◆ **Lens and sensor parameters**

**********

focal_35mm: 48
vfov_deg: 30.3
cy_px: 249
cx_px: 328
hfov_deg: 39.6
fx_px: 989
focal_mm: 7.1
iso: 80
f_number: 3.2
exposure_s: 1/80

**********

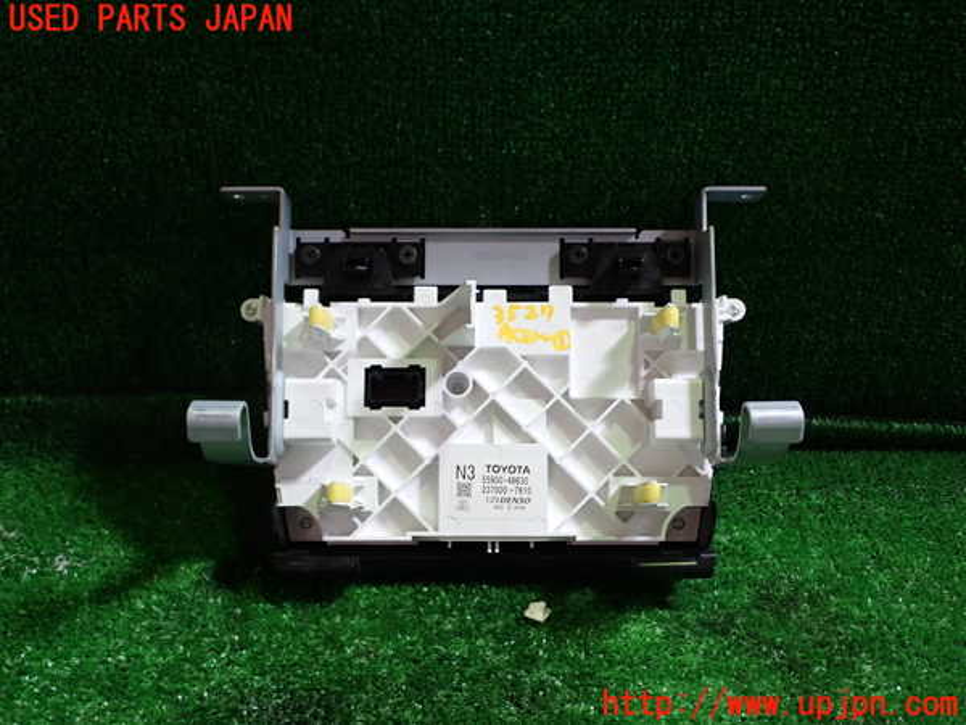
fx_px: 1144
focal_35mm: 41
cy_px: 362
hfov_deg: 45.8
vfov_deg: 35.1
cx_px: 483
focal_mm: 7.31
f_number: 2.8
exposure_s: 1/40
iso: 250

**********

◆ **Job item**
Copy, exactly and only, the lines above that begin with the one containing "focal_35mm: 48" and finish with the one containing "exposure_s: 1/80".

◆ **Result of the exercise**
focal_35mm: 48
vfov_deg: 30.3
cy_px: 249
cx_px: 328
hfov_deg: 39.6
fx_px: 989
focal_mm: 7.1
iso: 80
f_number: 3.2
exposure_s: 1/80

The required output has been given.